What’s your strategy in managing this lesion?

  1. In 1970 the overall melanoma survival rate was less than 60%. Today the overall survival rate is over 90%. Much of this improvement in melanoma survival can be attributed to earlier diagnosis.
  2. Diagnosis of melanoma at earlier stages of evolution is, in part, due to increased awareness and increased surveillance.
  3. The notion that the in vivo diagnosis of melanoma is solely dependent on its clinical primary morphology derides the true complexity involved in diagnosing this malignancy. Components of the clinical examination used in the evaluation of skin lesions include touch, patient-derived anamnestic data, analytical reasoning (e.g., ABCD), comparative recognition (e.g, change), and differential recognition (e.g., ugly duckling sign).  The human cognitive process integrates this clinical information, extracting the pertinent information and rendering a diagnosis.

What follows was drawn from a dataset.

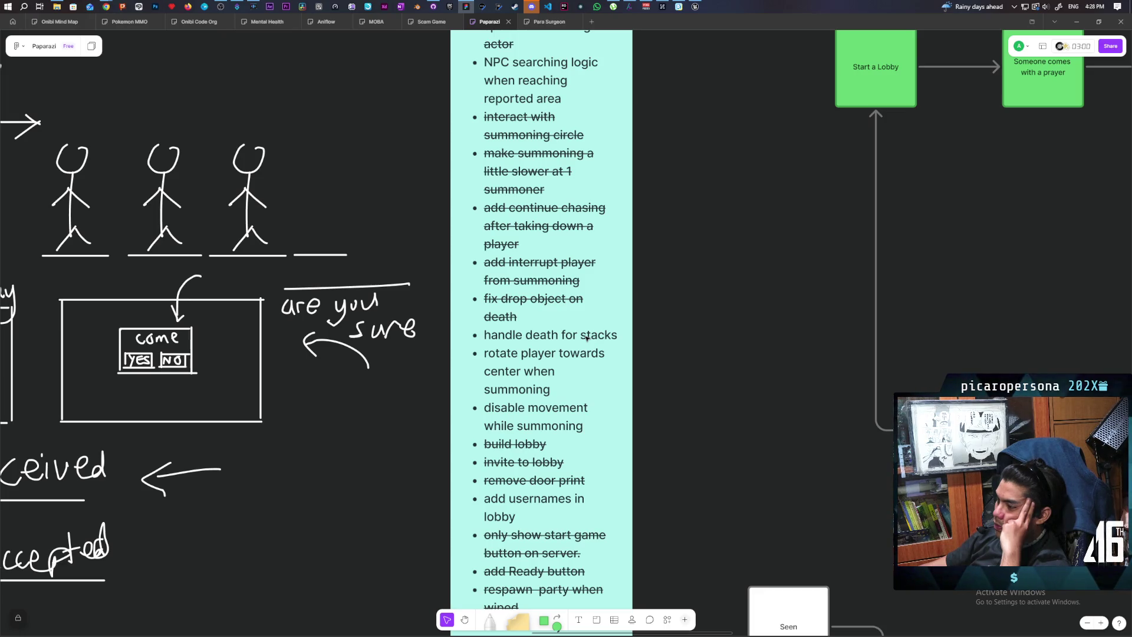
scroll(586, 337, up, 10)
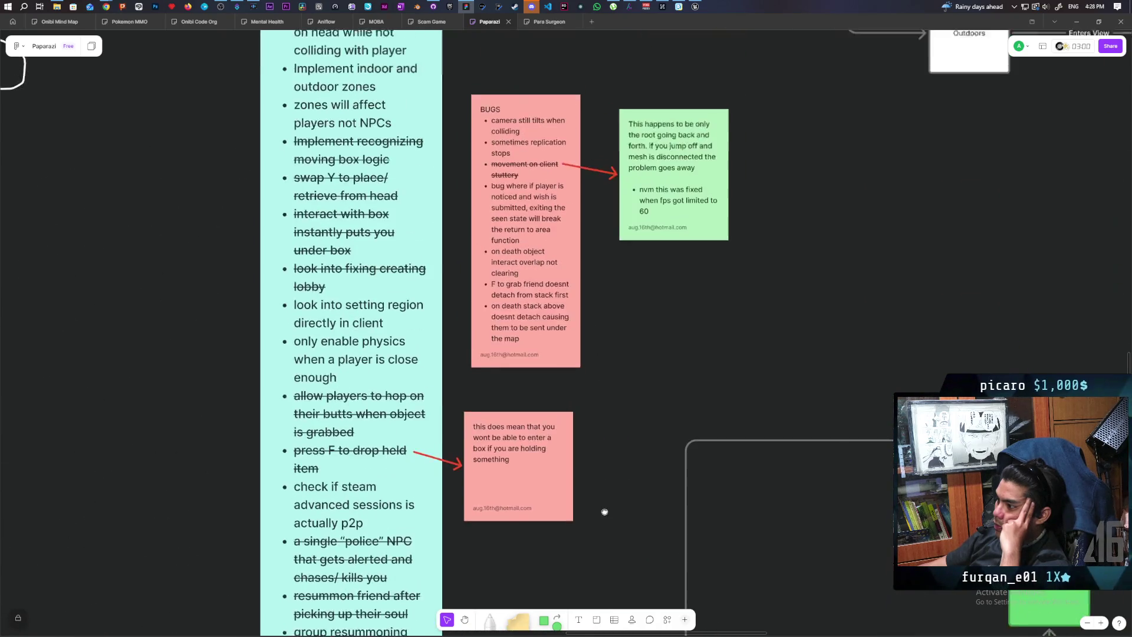
scroll(600, 389, down, 1)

  4. Utilizing total body photography, dermoscopy, and dermoscopic short-term mole monitoring has contributed to the detection of many clinically subtle melanomas (improved sensitivity) and has also increased our diagnostic specificity. This translates into an improved ability to detect melanoma while concomitantly decreasing the number of unnecessary biopsies being performed on benign lesions.  Pigmented lesion experts utilizing baseline photography and dermoscopy remove approximately 5 benign nevi for every MM found. In contrast, non-experts remove as many as 30 benign nevi for every MM found.
  5. Future technologies such as confocal microscopy, computer vision, telemedicine, etc. are likely to continue to enhance the sensitivity and specificity for diagnosing early melanomas.

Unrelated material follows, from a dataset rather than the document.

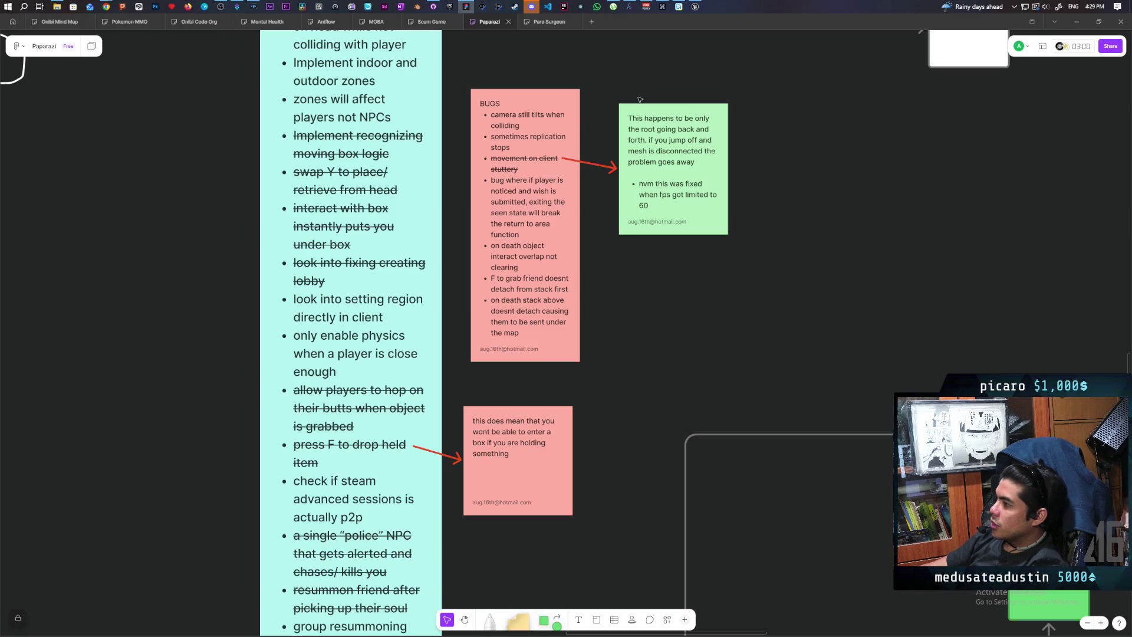
click(695, 6)
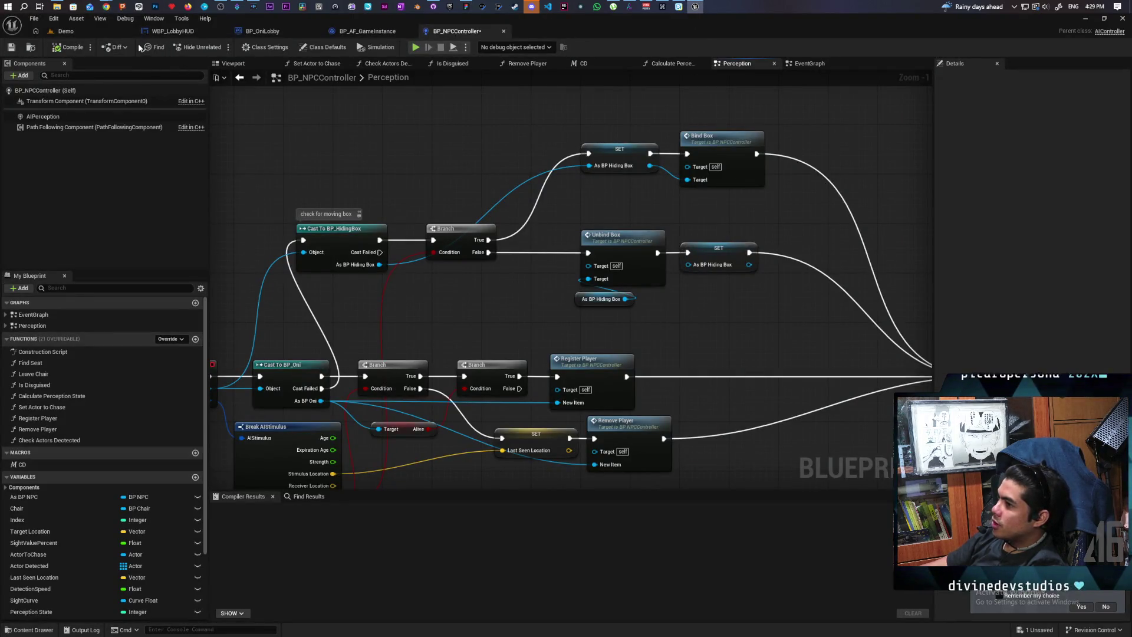
Run a brief simulation, then load GreyboxLevel from Favorite Levels.
key(alt+p)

Maui Derm 2010: Surgical Management of Melanoma   K. Tanabe MD

In the surgical management of melanoma it is critically important to obtain adequate surgical margins. Ken Tanabe, oncology surgeon at MGH, discussed surgical margins for melanoma and the role of sentinel node biopsy and lymphatic mapping.  Recommended margins: melanoma in situ – 0.5 cm;  < 1 mm thickness – 1 cm;  1 – 2 mm thickness – 1 – 2 cm;  > 2 mm thickness – 2 cm.  These recommendations have been developed from the results of prospective randomized trials.  These margins may be modified to accommodate for anatomic or functional considerations in cases of melanomas of the face and hands.

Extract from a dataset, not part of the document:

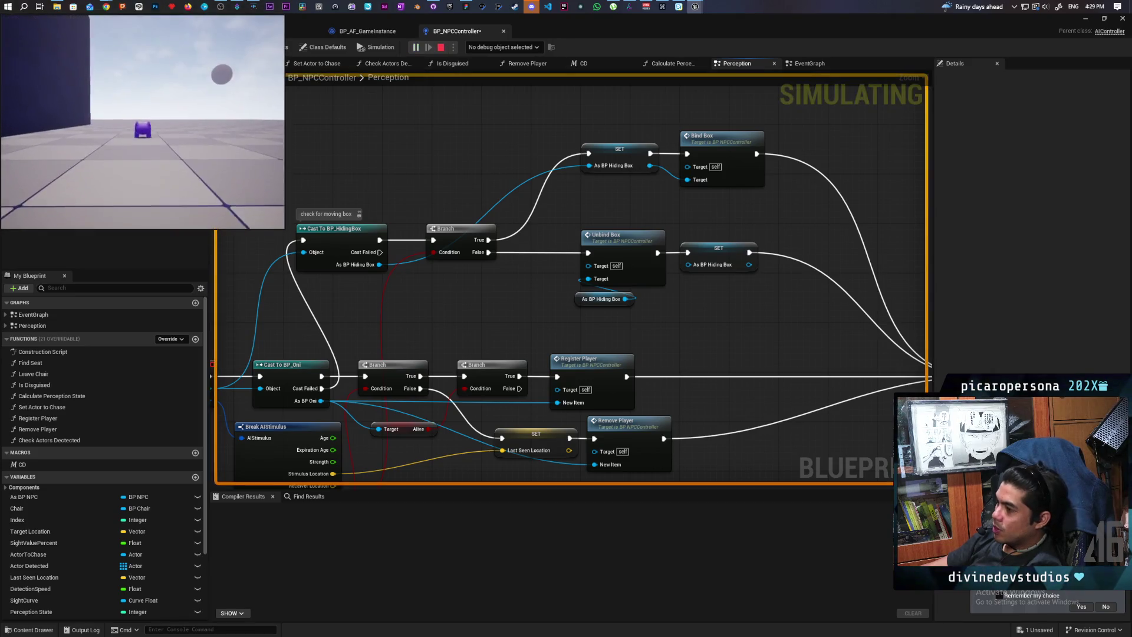
key(Escape)
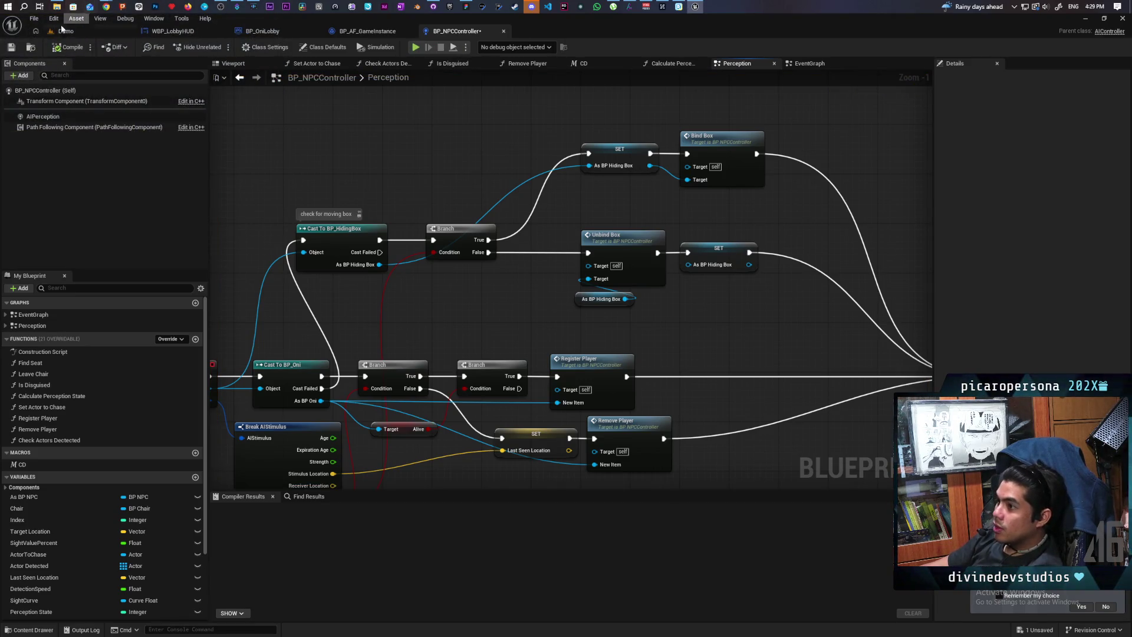
click(58, 34)
click(36, 21)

In patients who are potential candidates for lymphatic mapping and sentinel node biopsy what does one need to know?   Dr Tanabe stated that while both offer clear advantages in enhancing accuracy of staging and regional disease control, their value in improving likelihood of long term survival remains a subject of debate. Sentinel node biopsy should be discussed with all patients with invasive, clinically localized melanoma before definitive wide local excision. Sentinel node biopsy should be considered in the following groups of patients with clinically localized melanoma > 1 mm Breslow thickness; < 1 mm Breslow thickness with positive deep margin, or > 1 mitoses, or ulceration. Patients with metastatic melanoma identified in their sentinel nodes should undergo completion lymphadenectomy, since approximately 20% of these patients will have additional (non-sentinel) nodes with melanoma. What can we offer our patients with advanced disease?  According to Dr Tanabe, in patients with hematogenous metastases, immunotherapy with IL-2 produces rare, but durable complete responses.  Conventional chemotherapy (e.g. dacarbazine) has limited activity.  Based on early trial results there is much interest in agents that target specific molecular pathways, such as Braf mutant tumors.